Copy out the lines below from the line containing "a much larger" through the line containing "doi.org/10.1038/s41586-020-2616-y", both included, reproducing each without change.
------------------------
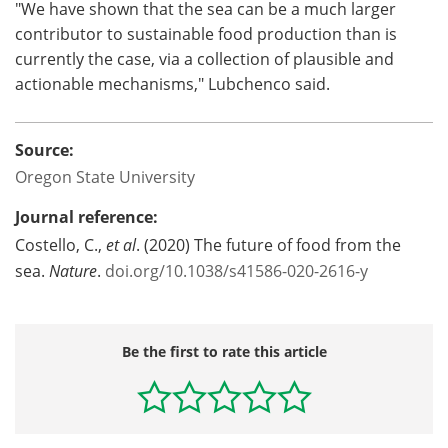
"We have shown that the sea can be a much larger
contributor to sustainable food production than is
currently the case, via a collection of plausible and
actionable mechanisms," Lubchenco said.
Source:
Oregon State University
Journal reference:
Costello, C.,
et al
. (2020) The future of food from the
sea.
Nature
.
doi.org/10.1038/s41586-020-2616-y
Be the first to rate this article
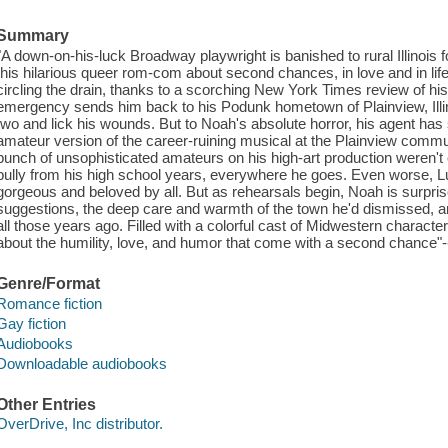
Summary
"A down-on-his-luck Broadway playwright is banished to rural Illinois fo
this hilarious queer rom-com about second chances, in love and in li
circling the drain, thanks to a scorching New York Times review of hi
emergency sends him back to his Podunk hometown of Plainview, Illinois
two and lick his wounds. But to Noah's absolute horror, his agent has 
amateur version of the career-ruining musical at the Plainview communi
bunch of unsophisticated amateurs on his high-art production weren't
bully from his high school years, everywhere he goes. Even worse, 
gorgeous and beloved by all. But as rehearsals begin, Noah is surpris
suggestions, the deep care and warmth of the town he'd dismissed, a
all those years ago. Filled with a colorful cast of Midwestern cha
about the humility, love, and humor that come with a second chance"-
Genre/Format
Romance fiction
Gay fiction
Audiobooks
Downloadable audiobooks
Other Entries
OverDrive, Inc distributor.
------------------------
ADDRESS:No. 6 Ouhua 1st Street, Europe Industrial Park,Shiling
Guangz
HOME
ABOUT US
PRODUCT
------------------------
▶ **Task answer**:
"We have shown that the sea can be a much larger
contributor to sustainable food production than is
currently the case, via a collection of plausible and
actionable mechanisms," Lubchenco said.
Source:
Oregon State University
Journal reference:
Costello, C.,
et al
. (2020) The future of food from the
sea.
Nature
.
doi.org/10.1038/s41586-020-2616-y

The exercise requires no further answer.